What are the benefits of genetic screening?

Genetic screening is beneficial to those individuals deemed at risk for developing a rare disease, and for understanding more about their own health status. In the example of carrier screening, it can also help parents-to-be plan healthier pregnancies and mitigate the risk of their children developing a rare disease or risk for one. 

The main benefits

  1. Empowering a patient with awareness about their own genetic health and understanding how they can plan for future medical or health issues based on this knowledge.
  2. Ensuring targeted access to more advanced genetic testing options in order to diagnose a rare disease, based on the results from genetic screening.
  3. Preventing the inheritance of specific genetic mutations which might cause rare disease in future children, and helping carriers plan healthy pregnancies.

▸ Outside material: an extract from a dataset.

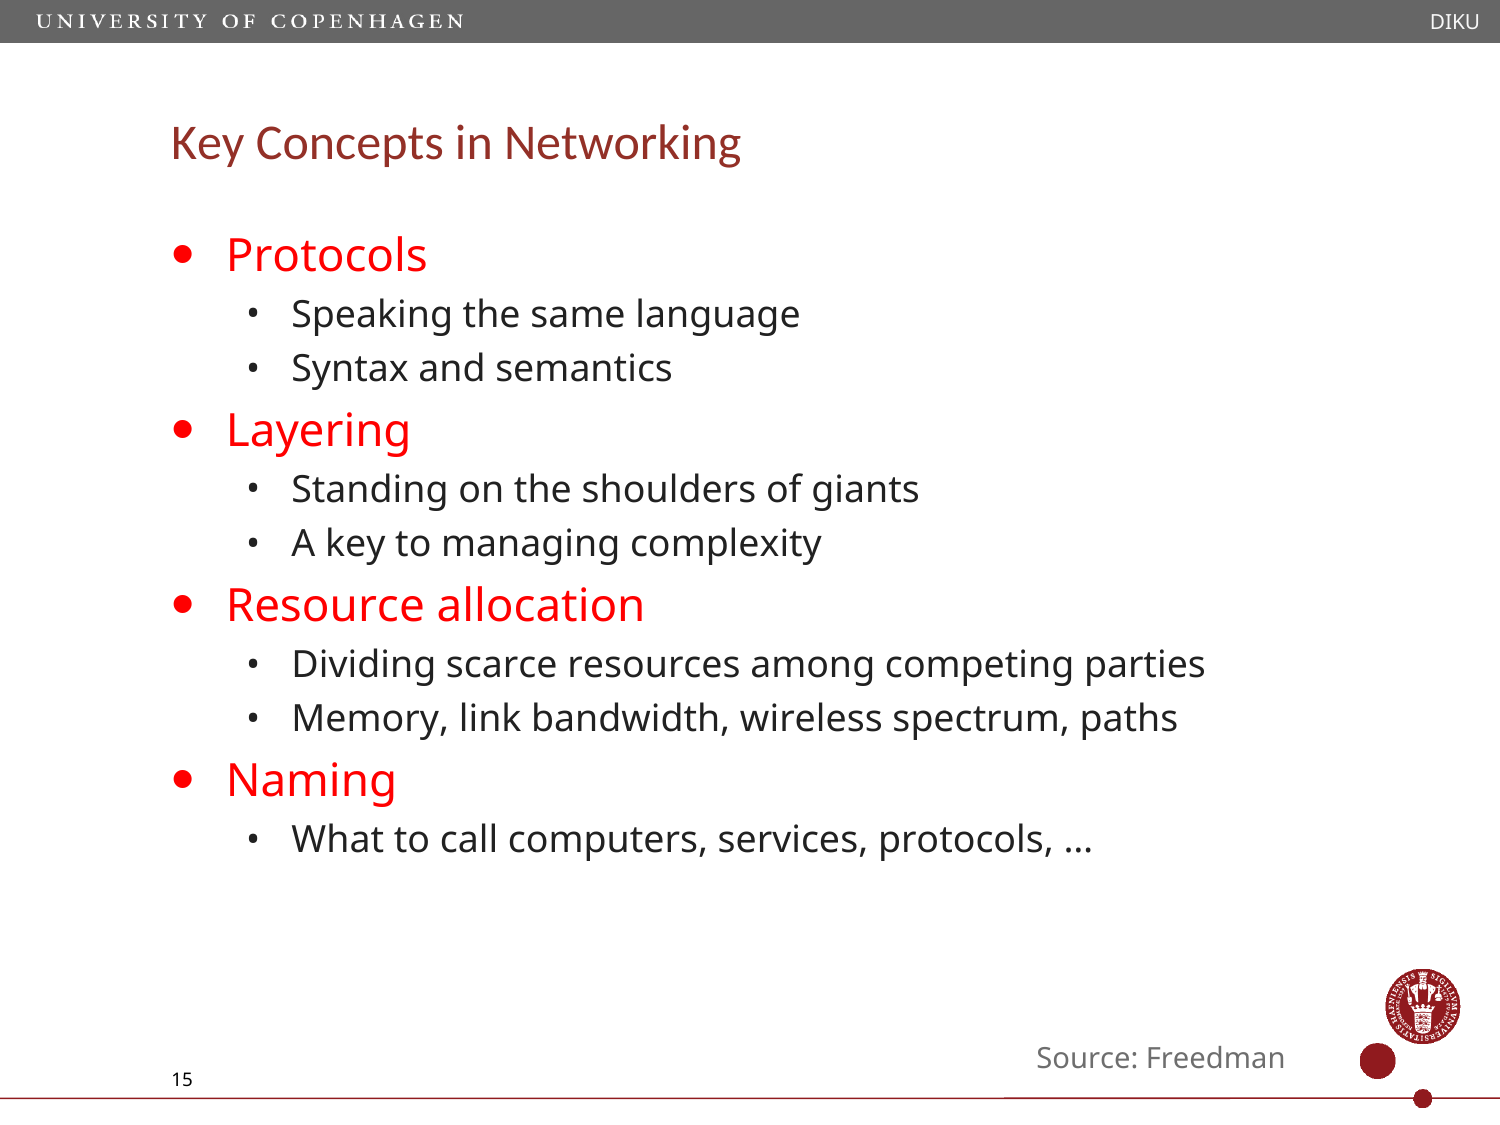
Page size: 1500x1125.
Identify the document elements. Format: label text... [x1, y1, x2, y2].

Genetic screening challenges

Accuracy

Genetic screening is not a diagnostic process. It can identify the need for further testing, and identify potential risk for a rare disease, but it is not accurate at diagnosing one. Sometimes it’s accuracy is overestimated, and this can cause confusion and worry. However when combined with genetic counseling services, it can be an important first step in reaching a diagnosis, and in ensuring a correct and timely diagnosis. 

Access

Not everyone has genetic screening options close to them. It can involve a great deal of travelling, and logistical challenges, all of which can hinder access. Moving genetic screening and counseling online, where possible, is going a long way towards improving accessibility to all rare disease patients and their families. 

Awareness

A lack of awareness about genetic screening, the options for genetic testing and the support available through genetic counseling services, creates challenges in ensuring patients have access to the right testing options and guidance throughout the testing process.

Awareness about genetic syndromes in general is very low and this in turn is a large hindrance when it comes to improving accessibility for those who need it. 

Lack of support

Genetic screening can be a difficult process. It can be long, and frustrating, and depending on its results, be very challenging for all those involved. It often raises more questions than it answers, and ensuring people receive the right support through the process is crucial to not only emotionally supporting patients, but also crucial in ensuring they receive the right support for whatever risk of or rare disease they might be facing. 

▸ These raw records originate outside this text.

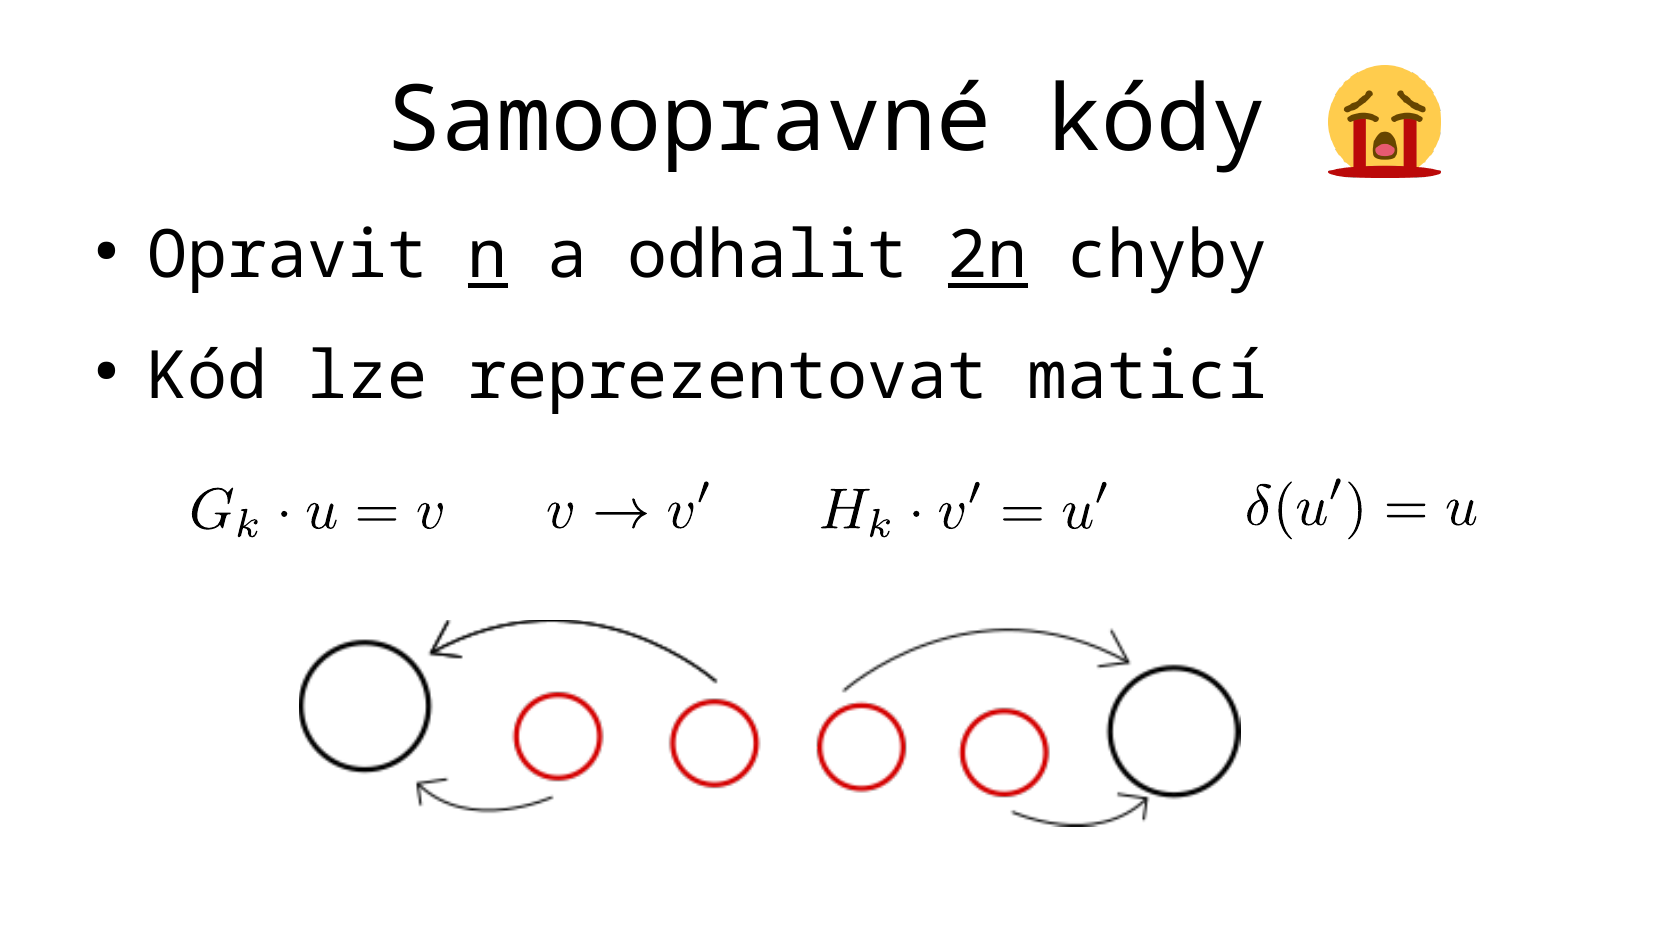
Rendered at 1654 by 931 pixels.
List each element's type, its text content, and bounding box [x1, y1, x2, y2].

text_box [547, 481, 709, 529]
text_box [1247, 478, 1477, 540]
picture [299, 620, 1241, 827]
text_box [820, 481, 1107, 538]
list Opravit n a odhalit 2n chyby Kód lze reprezentovat maticí [76, 206, 1565, 747]
picture [1328, 65, 1441, 178]
text_box [191, 487, 443, 538]
title Samoopravné kódy [82, 37, 1571, 193]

Genetic screening and genetic counseling

Genetic screening without genetic counseling can be challenging. This is because genetic screening rarely gives definitive, concrete and conclusive results. Generally genetic screening reveals when further, more targeted genetic testing might be required. So without a genetic counselor to explain screening results and risks to a patient, it can generate a lot of stress about an individual’s genetic and medical health, and their next steps. 

Based on results, genetic counselors are able to recommend further genetic testing options, in order to narrow down and confirm a diagnosis. They are able to recommend specific tests, for a more accurate final diagnosis, and explain the process of each test, and the meaning of their results. 

Genetic counselors make sense of and translate the medical language surrounding genetic screening and testing. They are able to fully make sense of genetic screening results. They are able to advise on the next steps depending on the results. 

As importantly they are also able to provide the emotional support patients need to see them through the genetic screening and testing process.